Jensen finds in Eliot’s Tempters the fictional embodiment of real challenges that have been leveled at the Christian self in recent years. Each set of temptations leads to the discussion of a modern interlocutor who offers a different conception of the self – one that stands over against the Christian self. The critics that Jensen engages are varied, from Richard Rorty to Martha Nussbaum, though all present a real challenge to the Christian self-understanding.
Jensen navigates these conversations with impressive insight. Often times his interlocutors are shown to misunderstand and thus misrepresent the Christian self-understanding, however, elsewhere he demonstrates that there is a real conflict. However, that conflict is positioned just at the point that it ought to be – the truth of the gospel. The Christian self is foolish if the Christian message is not true. It is right here that Jensen is perhaps most helpful. He demonstrates forcefully that the Christian life, as a life lived in faithfulness unto death, is itself a statement. The narratives we embody make claims about reality. Thus, the martyr’s life functions as a bloodstained question mark against all other forms of living. If true, it renders all other lives false.

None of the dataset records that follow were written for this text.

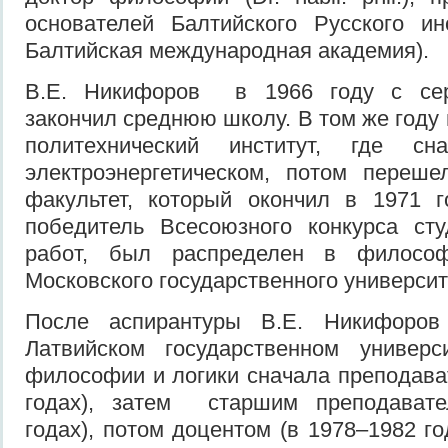
основателей Балтийского Русского ин
Балтийская международная академия).
В.Е. Никифоров в 1966 году с се
закончил среднюю школу. В том же году
политехнический институт, где с
электроэнергетическом, потом переше
факультет, который окончил в 1971 г
победитель Всесоюзного конкурса сту
работ, был распределен в философ
Московского государственного университ
После аспирантуры В.Е. Никифоров
Латвийском государственном универ
философии и логики сначала преподава
годах), затем старшим преподавате
годах), потом доцентом (в 1978–1982 го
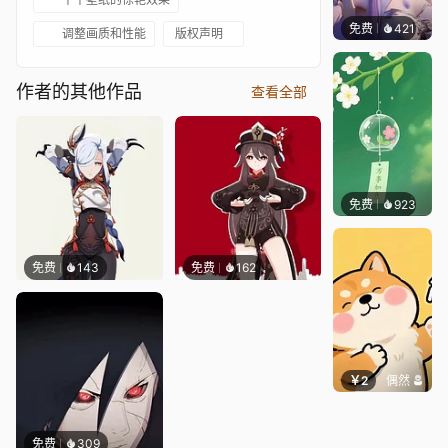
免费
421
好看壁
调整画质和性能
版权声明
作者的其他作品
查看全部
免费
923
好看壁
免费
143
免费
162
￥2
偶然
免费
309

To quote John Howard Yoder, martyrdom claims, “that people who bear crosses are working with the grain of the universe.” And in this the Christian, empowered by and participating in the witness of Christ, testifies to the reconciliation of the world made known in the gospel of the crucified but risen Messiah.

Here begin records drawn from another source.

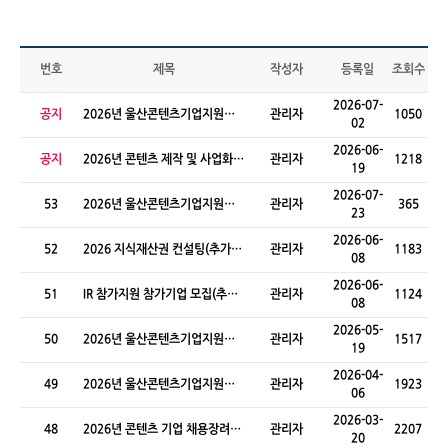
번호
제목
작성자
등록일
조회수
2026-07-
공지
2026년 울산콘텐츠기업지원센
관리자
1050
02
터 신규 입주기업 모집(신규)
2026-06-
공지
2026년 콘텐츠 제작 및 사업화
관리자
1218
19
지원사업(추경)
2026-07-
53
2026년 울산콘텐츠기업지원센
관리자
365
23
터 투자상담회 참가기업 모집
2026-06-
52
2026 지식재산권 컨설팅(추가모
관리자
1183
08
집)
2026-06-
51
IR 참가지원 참가기업 모집(추가
관리자
1124
08
모집)
2026-05-
50
2026년 울산콘텐츠기업지원센
관리자
1517
19
터 신규 입주기업 모집(신규)
2026-04-
49
2026년 울산콘텐츠기업지원센
관리자
1923
06
터 IR 참가지원 참가기업 모집
2026-03-
48
2026년 콘텐츠 기업 채용장려금
관리자
2207
20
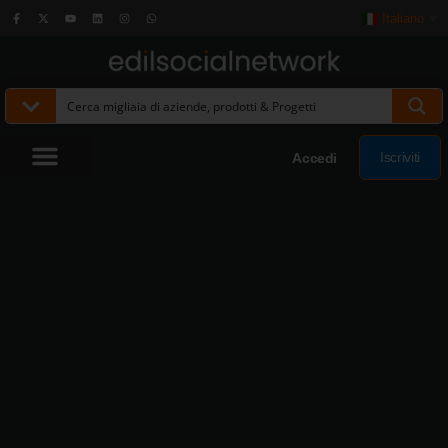
Italiano
▼
Iscriviti
Accedi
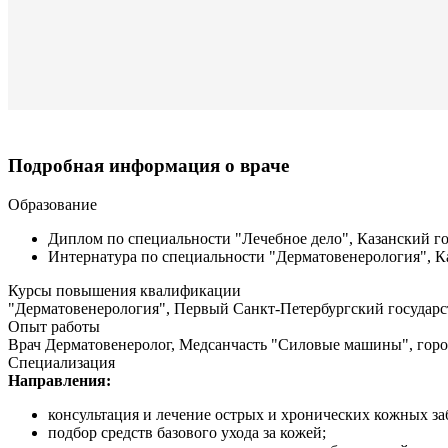
Подробная информация о враче
Образование
Диплом по специальности "Лечебное дело", Казанский го
Интернатура по специальности "Дерматовенерология", Ка
Курсы повышения квалификации
"Дерматовенерология", Первый Санкт-Петербургский государс
Опыт работы
Врач Дерматовенеролог, Медсанчасть "Силовые машины", город
Специализация
Направления:
консультация и лечение острых и хронических кожных заб
подбор средств базового ухода за кожей;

Jensen has written a beautiful book. Not particularly in form, though the prose is strong, but in its substance. By directing us to look at the suffering witness of the Church though the ages we are made to gaze at the Christ who first suffered – the Christ who still suffers with His people. I would have liked to see him push the political implications of a Christian identity constituted by martyrdom a bit more relentlessly. He would have done well to approach the question of Christian involvement in a violent State. However, he did show great tact in statements such as “Martyrdom is a sign precisely of the world’s rejection of divine rule, not of the church’s rejection of worldly rule” (96). This is an important reminder for those of us who are overly ambitious to demonize the world.

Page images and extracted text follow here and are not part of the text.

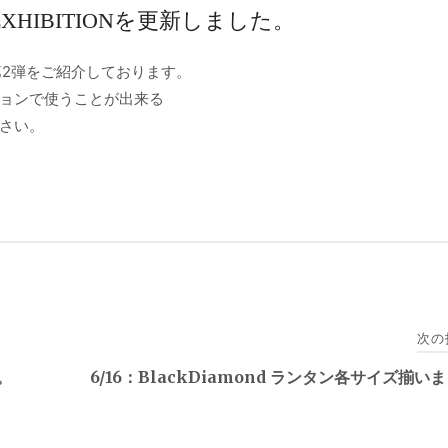
EXHIBITIONを更新しました。
ACK”第2弾をご紹介しております。
ョンで使うことが出来る
さい。
次の
。
6/16：BlackDiamond ランタン各サイズ揃い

A real, though ultimately minor, point of contention I hold with Jensen, however, is his notion of the Church. At one point he states that “It is not, then, the church qua church that will stand against Hades; rather, it is the declaration of Jesus’s messiahship” (91). This is a curious claim. Is not the “church qua church” precisely that which stands, in real time, as the declaration of Jesus’ messiahship? Isn’t it the Church, as the community of Christ that is His witness? This points to what may be a subtle individualism in Jensen’s account. In fact, it may be his attention to Murder in the Cathedral that occasions this, as Eliot focuses on the martyrdom of the one man, standing alone in the face of a host of enemies. Regardless, martyrdom becomes an individual affair even if Jensen grants that it is for the sake of the Church and the world. I’d be interested to hear what Jensen thinks an ecclesiology determined by a martyr’s self-understanding would look like. Such an account would have greatly benefited his work.
Nonetheless, this volume is worth reading and rereading. I certainly will go back to it again in the coming months. If not solely for the fact that it compels us to live truthful lives.
NOTE: This book was provided free of charge in exchange for an honest review.